- Instructions for the task -
Rewrite the records below, replacing each "贈りもの" with "贈り物" and keeping everything else the same.

- Data to examine -
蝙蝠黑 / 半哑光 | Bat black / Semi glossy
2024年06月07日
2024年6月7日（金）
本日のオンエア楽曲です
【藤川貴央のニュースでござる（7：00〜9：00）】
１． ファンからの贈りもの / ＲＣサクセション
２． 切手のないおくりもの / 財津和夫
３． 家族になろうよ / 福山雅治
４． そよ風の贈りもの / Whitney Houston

- Output below -
蝙蝠黑 / 半哑光 | Bat black / Semi glossy
2024年06月07日
2024年6月7日（金）
本日のオンエア楽曲です
【藤川貴央のニュースでござる（7：00〜9：00）】
１． ファンからの贈り物 / ＲＣサクセション
２． 切手のないおくりもの / 財津和夫
３． 家族になろうよ / 福山雅治
４． そよ風の贈り物 / Whitney Houston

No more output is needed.